What occurred on Saturday, ahead of Remembrance Day, was that right-wing protesters and soccer hooligans clashed with the Metropolitan Police at the Cenotaph in London, where Remembrance Day is observed. Some 120 people were arrested and several police personnel were injured. This was followed by a peace march where there were instances of antisemitism. The incidents prompted opposition calls for Braverman’s resignation.
A day after these events,: “Our brave police officers deserve the thanks of every decent citizen for their professionalism in the face of violence and aggression from protesters and counter protesters in London yesterday. That multiple officers were injured doing their duty is an outrage. The sick, inflammatory and, in some cases, clearly criminal chants, placards and paraphernalia openly on display at the march mark a new low. Antisemitism and other forms of racism together with the valorising of terrorism on such a scale is deeply troubling. This can’t go on. Week by week, the streets of London are being polluted by hate, violence, and antisemitism. Members of the public are being mobbed and intimidated. Jewish people in particular feel threatened. Further action is necessary.”

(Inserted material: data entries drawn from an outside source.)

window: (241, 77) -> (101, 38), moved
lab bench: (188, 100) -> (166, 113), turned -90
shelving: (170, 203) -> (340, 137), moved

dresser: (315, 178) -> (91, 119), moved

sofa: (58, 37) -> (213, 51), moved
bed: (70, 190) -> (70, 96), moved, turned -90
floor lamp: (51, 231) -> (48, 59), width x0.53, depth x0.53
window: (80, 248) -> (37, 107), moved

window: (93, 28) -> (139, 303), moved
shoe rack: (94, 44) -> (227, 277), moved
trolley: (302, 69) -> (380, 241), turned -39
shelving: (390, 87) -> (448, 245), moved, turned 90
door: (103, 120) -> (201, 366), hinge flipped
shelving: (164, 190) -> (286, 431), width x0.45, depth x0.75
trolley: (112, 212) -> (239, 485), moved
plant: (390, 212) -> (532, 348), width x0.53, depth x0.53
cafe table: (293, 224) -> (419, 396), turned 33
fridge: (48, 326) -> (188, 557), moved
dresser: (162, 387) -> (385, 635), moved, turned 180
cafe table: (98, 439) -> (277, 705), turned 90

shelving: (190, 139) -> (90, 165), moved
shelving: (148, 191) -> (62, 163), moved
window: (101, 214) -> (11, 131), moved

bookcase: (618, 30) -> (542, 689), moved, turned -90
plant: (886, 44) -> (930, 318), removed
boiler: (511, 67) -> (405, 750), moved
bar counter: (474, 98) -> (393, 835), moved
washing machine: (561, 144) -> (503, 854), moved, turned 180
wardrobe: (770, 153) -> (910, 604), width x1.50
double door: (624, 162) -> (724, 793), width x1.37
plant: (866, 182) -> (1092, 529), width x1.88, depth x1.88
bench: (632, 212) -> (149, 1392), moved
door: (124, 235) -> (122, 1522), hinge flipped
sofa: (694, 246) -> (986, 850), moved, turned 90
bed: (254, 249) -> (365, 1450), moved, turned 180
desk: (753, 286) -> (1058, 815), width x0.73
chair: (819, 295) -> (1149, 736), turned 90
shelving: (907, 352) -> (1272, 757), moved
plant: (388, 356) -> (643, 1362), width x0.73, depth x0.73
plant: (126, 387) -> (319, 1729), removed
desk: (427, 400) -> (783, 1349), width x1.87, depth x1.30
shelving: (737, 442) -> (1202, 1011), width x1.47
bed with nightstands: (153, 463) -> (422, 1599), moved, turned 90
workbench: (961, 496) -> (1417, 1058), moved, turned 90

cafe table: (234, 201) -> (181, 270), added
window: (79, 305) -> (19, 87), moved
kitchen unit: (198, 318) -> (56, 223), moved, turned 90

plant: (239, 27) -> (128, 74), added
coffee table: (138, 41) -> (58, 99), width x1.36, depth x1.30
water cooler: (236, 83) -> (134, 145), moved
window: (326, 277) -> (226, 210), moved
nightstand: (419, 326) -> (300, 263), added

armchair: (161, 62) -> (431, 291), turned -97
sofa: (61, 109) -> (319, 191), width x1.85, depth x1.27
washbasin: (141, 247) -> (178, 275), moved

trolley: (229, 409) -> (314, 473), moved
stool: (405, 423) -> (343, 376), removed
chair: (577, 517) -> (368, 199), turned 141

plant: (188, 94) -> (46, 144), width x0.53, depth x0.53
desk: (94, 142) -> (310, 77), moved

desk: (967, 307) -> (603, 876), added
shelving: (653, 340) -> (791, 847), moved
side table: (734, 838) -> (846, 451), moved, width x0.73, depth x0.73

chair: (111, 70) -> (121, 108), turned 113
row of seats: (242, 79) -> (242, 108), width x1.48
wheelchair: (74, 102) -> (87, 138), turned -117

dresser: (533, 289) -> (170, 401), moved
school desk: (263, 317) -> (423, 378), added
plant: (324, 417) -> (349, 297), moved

On Monday, Braverman was removed from her position, the second time this has happened after her brief stint during Liz Truss’ short tenure as prime minister, when she was fired for sending ministerial documents from her personal email. Sunak reinstated her six days later after he assumed charge as prime minister.
“It has been the greatest privilege of my life to serve as home secretary,” Braverman said after she was sacked. “I will have more to say in due course.”
Meanwhile, a cabinet reshuffle is underway. Foreign secretary James Cleverly has replaced Braverman as home secretary. Former Prime Minister David Cameron, who instigated Brexit, has been appointed foreign secretary.